#### [What you are asked to do]
Would you please transcribe the data in full and exactly, excluding images?

Page images and extracted text:
:::::

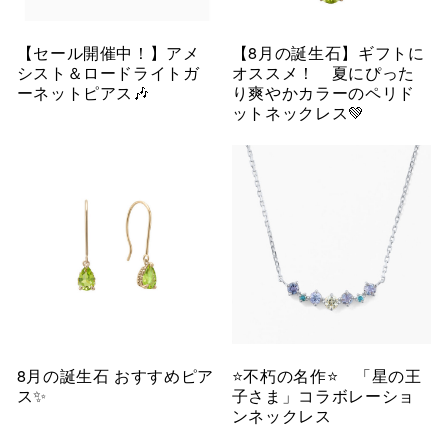
【セール開催中！】アメ
【8月の誕生石】ギフトに
シスト＆ロードライトガ
オススメ！ 夏にぴった
ーネットピアス🎶
り爽やかカラーのペリド
ットネックレス💚
8月の誕生石 おすすめピア
⭐️不朽の名作⭐️ 「星の王
ス✨
子さま」コラボレーショ
ンネックレス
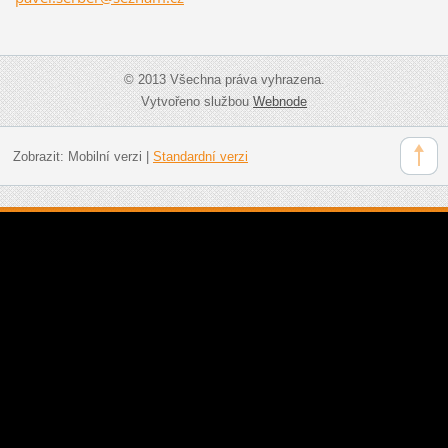
© 2013 Všechna práva vyhrazena.
Vytvořeno službou
Webnode
Zobrazit:
Mobilní verzi
|
Standardní verzi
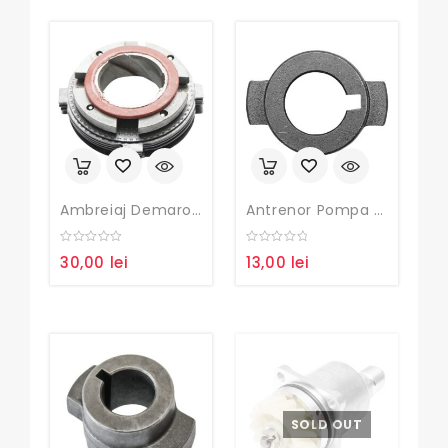
Ambreiaj Demaror CML U650 02520199
Antrenor Pompa H801 U650 38.33.105
0
0
30,00
lei
13,00
lei
out
out
of
of
5
5
SOLD OUT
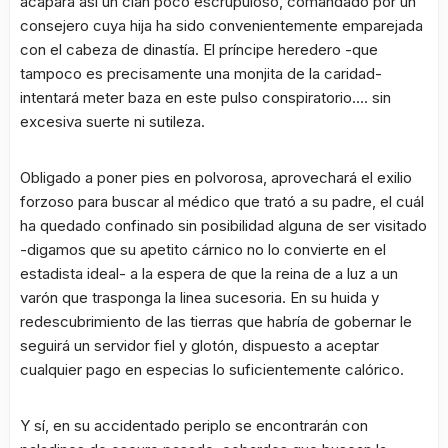
acapara así un clan poco escrupuloso, comandado por un
consejero cuya hija ha sido convenientemente emparejada
con el cabeza de dinastía. El príncipe heredero -que
tampoco es precisamente una monjita de la caridad-
intentará meter baza en este pulso conspiratorio…. sin
excesiva suerte ni sutileza.
Obligado a poner pies en polvorosa, aprovechará el exilio
forzoso para buscar al médico que trató a su padre, el cuál
ha quedado confinado sin posibilidad alguna de ser visitado
-digamos que su apetito cárnico no lo convierte en el
estadista ideal- a la espera de que la reina de a luz a un
varón que trasponga la linea sucesoria. En su huida y
redescubrimiento de las tierras que habría de gobernar le
seguirá un servidor fiel y glotón, dispuesto a aceptar
cualquier pago en especias lo suficientemente calórico.
Y sí, en su accidentado periplo se encontrarán con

:::::

#### [Written solution]
【セール開催中！】アメ
【8月の誕生石】ギフトに
シスト＆ロードライトガ
オススメ！ 夏にぴった
ーネットピアス🎶
り爽やかカラーのペリド
ットネックレス💚
8月の誕生石 おすすめピア
⭐️不朽の名作⭐️ 「星の王
ス✨
子さま」コラボレーショ
ンネックレス
© 2013 Všechna práva vyhrazena.
Vytvořeno službou
Webnode
Zobrazit:
Mobilní verzi
|
Standardní verzi
Ambreiaj Demaror CML U650 02520199
Antrenor Pompa H801 U650 38.33.105
0
0
30,00
lei
13,00
lei
out
out
of
of
5
5
SOLD OUT
acapara así un clan poco escrupuloso, comandado por un
consejero cuya hija ha sido convenientemente emparejada
con el cabeza de dinastía. El príncipe heredero -que
tampoco es precisamente una monjita de la caridad-
intentará meter baza en este pulso conspiratorio…. sin
excesiva suerte ni sutileza.
Obligado a poner pies en polvorosa, aprovechará el exilio
forzoso para buscar al médico que trató a su padre, el cuál
ha quedado confinado sin posibilidad alguna de ser visitado
-digamos que su apetito cárnico no lo convierte en el
estadista ideal- a la espera de que la reina de a luz a un
varón que trasponga la linea sucesoria. En su huida y
redescubrimiento de las tierras que habría de gobernar le
seguirá un servidor fiel y glotón, dispuesto a aceptar
cualquier pago en especias lo suficientemente calórico.
Y sí, en su accidentado periplo se encontrarán con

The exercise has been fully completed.